L’Imperial War Museum britannico ha organizzato una mostra sull’eredità delle Guerre del Merluzzo. Ma in che senso Islanda e Gran Bretagna combatterono delle guerre per il merluzzo?
Lo stesso museo lo spiega in un video, ma si può leggere un riassunto della vicenda anche su Atlas Obscura e su Iceland Review. A partire dagli anni ’50 del Novecento, per tutelare la propria industria della pesca, l’Islanda estese ripetutamente i confini delle proprie acque territoriali, impedendo ai pescherecci stranieri di pescare entro 4, 12, 50, e infine 200 miglia dalle proprie coste. A essere colpiti furono principalmente i Britannici, che si rifornivano in zona della materia prima del fish and chips. La Royal Navy fu mandata perciò a proteggere i propri pescherecci, ma la guardia costiera islandese non rinunciò per questo ad aggredirli, anche con spari e speronamenti. Nel corso della seconda guerra (1972-73) gli Islandesi ricorsero anche a dei tagliareti, che procurarono grandi danni economici agli avversari. Soprattutto, minacciando di lasciare la NATO (nella quale la loro posizione strategica era fondamentale), misero pressione diplomatica su Londra, che ogni volta fu costretta ad accettare la situazione.
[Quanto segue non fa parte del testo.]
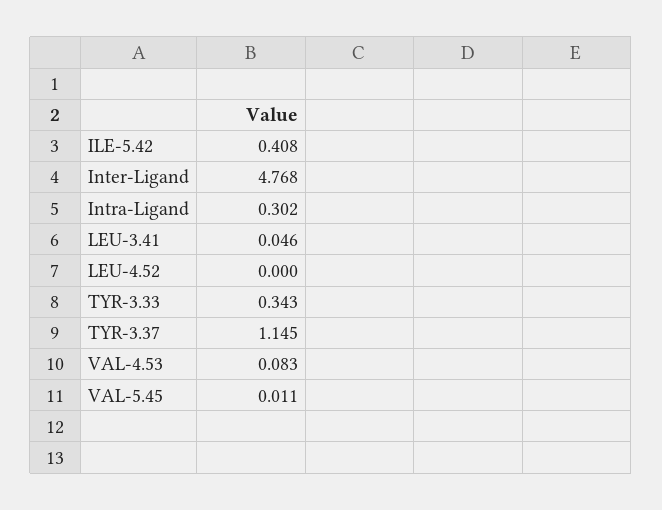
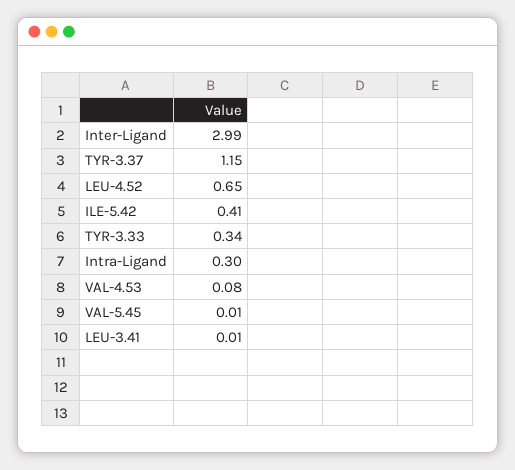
Inter-Ligand: 4.768 -> 2.99
LEU-3.41: 0.046 -> 0.01
LEU-4.52: 0 -> 0.65

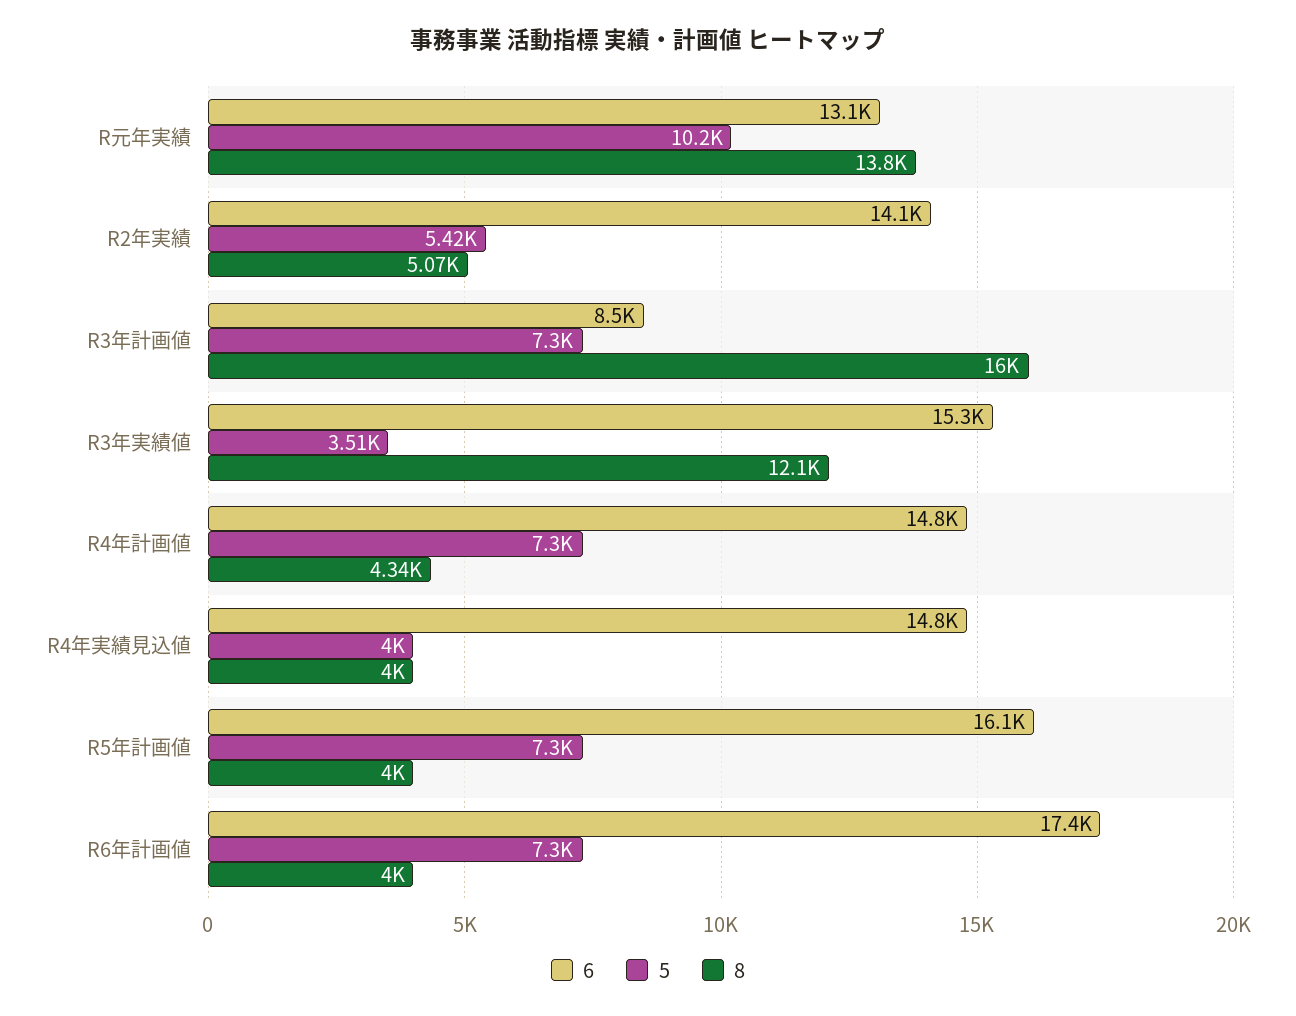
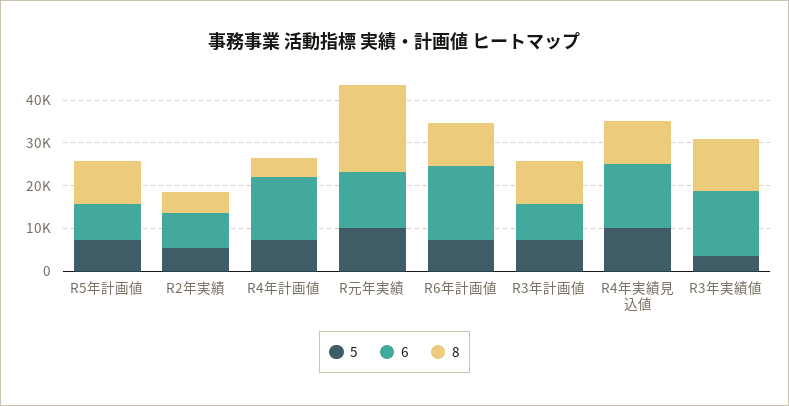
8, R元年実績: 13800 -> 20000
6, R2年実績: 14100 -> 8000
8, R3年計画値: 16000 -> 10000
5, R4年実績見込値: 4000 -> 10000
8, R4年実績見込値: 4000 -> 10000
6, R5年計画値: 16100 -> 8000
8, R5年計画値: 4000 -> 10000
8, R6年計画値: 4000 -> 10000

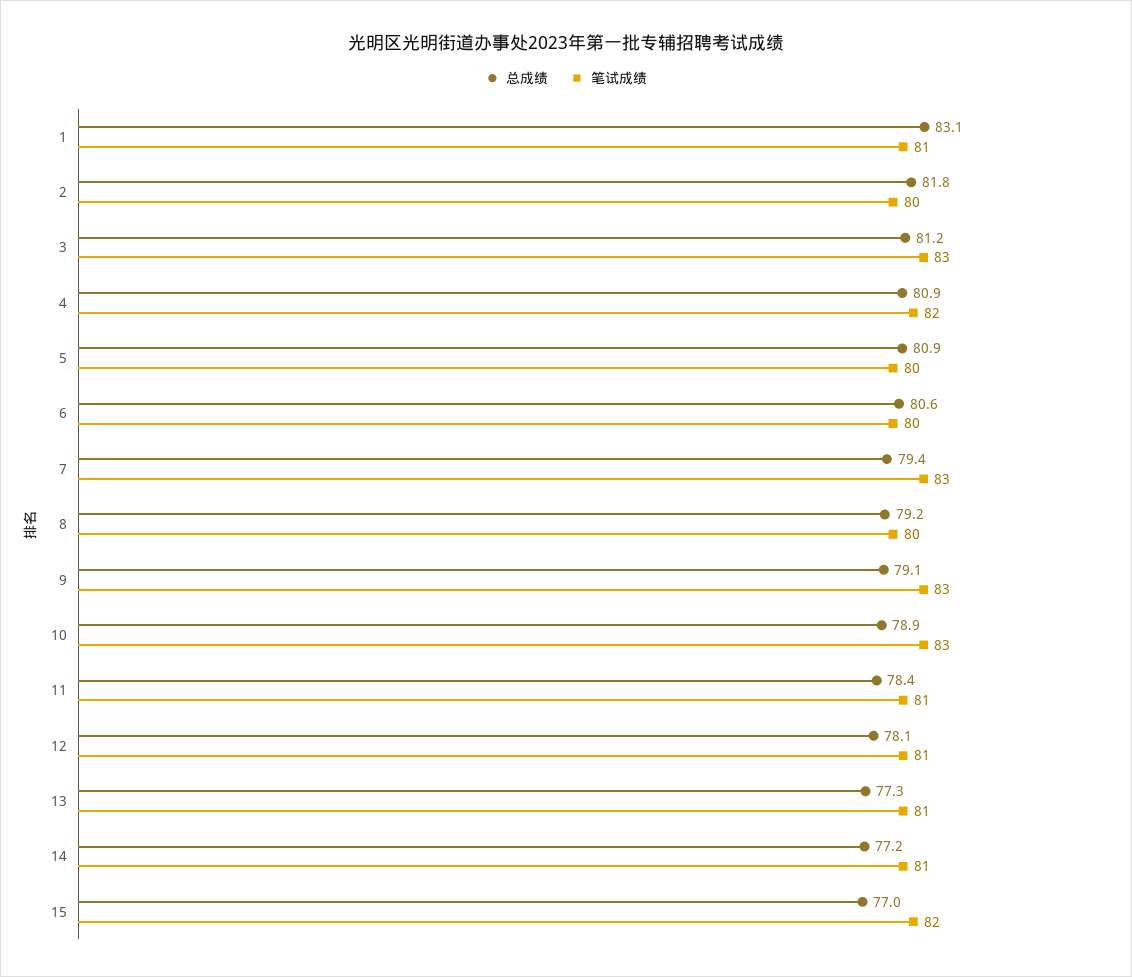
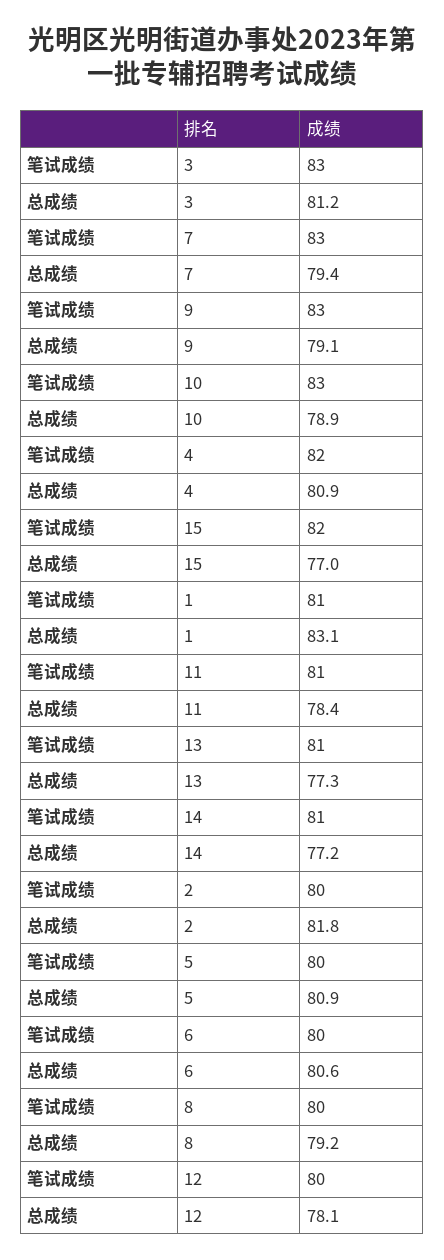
笔试成绩, 12: 81 -> 80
L’industria della pesca inglese andò in declino, ma anche quella islandese dovette presto affrontare problemi molto gravi di sovrapesca. Oggi le guerre del merluzzo sono ancora studiate da analisti militari, ma sono ricordate senza astio, come riporta la mostra:
Through this project, the fishermen of both countries were allowed to share their lived memories. There was no sense of blame but a strong one of comradeship, some regret and sadness, but joint reconciliation between UK and Icelandic fishermen and joint respect for the sea. Both sides knew how overfishing would affect the industry and subsequently each country’s fishing port community, and they knew there was only going to be one winner, with the blame for how this was handled lying to the politicians of the time.